The death of King Paul brought Prince Constantine to power. He quickly turned out not to be very democratic and was completely dominated by his conservative mother, widowed Frederika. The Royal House and the military regarded the Central Union government as a threat to their position of power. When, in July 1965, Papandreou demanded to take over the post of defense minister in order to clean up the officer corps, King Constantine refused to agree to it, and Papandreou resigned. In contravention of the Constitution, Constantine began to appoint one Prime Minister after another – without printing new elections. The first two governments led by Novas and Tsirimokos were short-lived, the third under Center Union politician Stefan Stefanopoulos had a somewhat longer life before being felled due to joint action by right-wing Kanellopoulos and center leader Papandreou.
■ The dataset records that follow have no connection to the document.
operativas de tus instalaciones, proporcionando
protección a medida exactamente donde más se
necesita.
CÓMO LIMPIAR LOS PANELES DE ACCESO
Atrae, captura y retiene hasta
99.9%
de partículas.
The climate is Mediterranean with dry summers and mild, rainy winters. The annual rainfall can be up to 1,800mm. The mean annual temperature in Athens is 17.7 ° C. In summer, heat waves of up to 45 ° C can occur in Greece.

Population 2001

According to Countryaah, the population of Greece in 2001 was 11,224,680, ranking number 73 in the world. The population growth rate was 0.260% yearly, and the population density was 87.0814 people per km2.